A nurse is preparing to palpate a client’s systolic blood pressure using the brachial artery

A nurse is preparing to palpate a client’s systolic blood pressure using the brachial artery. After applying the blood pressure cuff to the client’s arm, identify the sequence of steps the nurse should follow. (Arrange the steps, placing them in the order of performance. Use all the steps.)

A.
Palpate the brachial pulse site.

B.
Discontinue palpation of the brachial pulse.

C.
Inflate the blood pressure cuff to 30 mm Hg beyond where the brachial pulse was last felt.

D.
Deflate the blood pressure cuff slowly until the brachial pulse is detected.

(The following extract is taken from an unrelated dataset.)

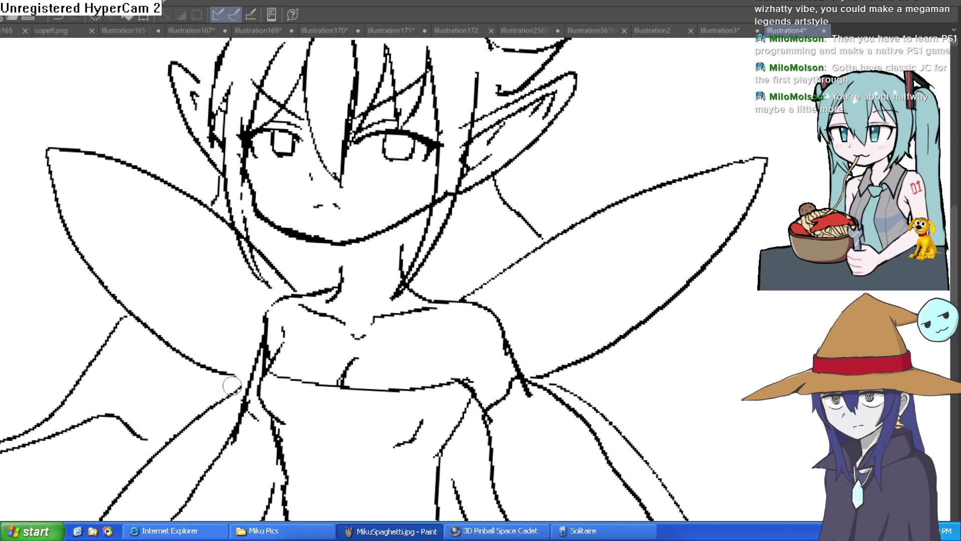
pyautogui.scroll(-5, 551, 217)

The Correct Answer and Explanation is:

To correctly palpate a client’s systolic blood pressure using the brachial artery, the nurse should follow these steps in the specified order:

  1. Palpate the brachial pulse site.
    The nurse begins by palpating the brachial pulse, which is located on the inside of the arm, just above the elbow. This step is essential to locate the pulse and ensure proper positioning of the blood pressure cuff.
  2. Inflate the blood pressure cuff to 30 mm Hg beyond where the brachial pulse was last felt.
    After locating the pulse, the nurse should inflate the blood pressure cuff. The cuff should be inflated to a level that is 30 mm Hg above the point where the brachial pulse is no longer palpable. This ensures that the cuff pressure is high enough to temporarily occlude the brachial artery, which is necessary to detect the systolic pressure accurately.
  3. Discontinue palpation of the brachial pulse.
    Once the cuff is inflated to the desired level, the nurse should stop palpating the brachial pulse. At this point, the pulse should not be felt due to the pressure from the cuff.
  4. Deflate the blood pressure cuff slowly until the brachial pulse is detected.
    Finally, the nurse should slowly deflate the cuff while observing the point at which the brachial pulse becomes palpable again. The pressure reading at the moment the pulse is first detected is the systolic blood pressure.

Explanation:

Palpating a client’s systolic blood pressure without a stethoscope is a skill used when the auscultatory method (using a stethoscope to listen to the Korotkoff sounds) is not possible or practical. This method allows the nurse to estimate the systolic blood pressure by feeling the return of the pulse as the cuff is slowly deflated.

The sequence of steps is crucial to ensure accurate measurement. First, the nurse must palpate the brachial pulse to establish where the pulse is felt. This ensures that the cuff is in the correct position and that the measurement will be accurate. Inflating the cuff to 30 mm Hg beyond the point where the pulse disappears ensures that the artery is completely occluded, which is necessary to measure the systolic pressure. Discontinuing palpation is necessary to allow the nurse to focus on detecting the pulse’s return during cuff deflation. Finally, slowly deflating the cuff allows for the precise detection of the systolic pressure as the pulse returns.

This method, though less precise than the auscultatory method, is useful in certain clinical situations, such as in noisy environments or when a stethoscope is unavailable. It is also an essential skill for nurses to develop an understanding of blood pressure assessment and to ensure the accuracy of readings in various situations.